## WHAT IS NEEDED
Repeat nothing but the line containing "Șeful ISJ Gorj, alți 8 inspectori și" and the lines that follow it, up to and including the last line of the data below.
DATA TO EXAMINE Block Start
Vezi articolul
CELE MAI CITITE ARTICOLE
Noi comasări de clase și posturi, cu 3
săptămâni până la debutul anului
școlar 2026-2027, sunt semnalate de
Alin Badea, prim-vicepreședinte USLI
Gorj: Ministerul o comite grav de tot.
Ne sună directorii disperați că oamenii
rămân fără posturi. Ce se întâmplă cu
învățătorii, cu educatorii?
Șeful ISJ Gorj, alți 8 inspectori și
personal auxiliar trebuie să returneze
DATA TO EXAMINE Block End
## TASK OUTPUT
Șeful ISJ Gorj, alți 8 inspectori și
personal auxiliar trebuie să returneze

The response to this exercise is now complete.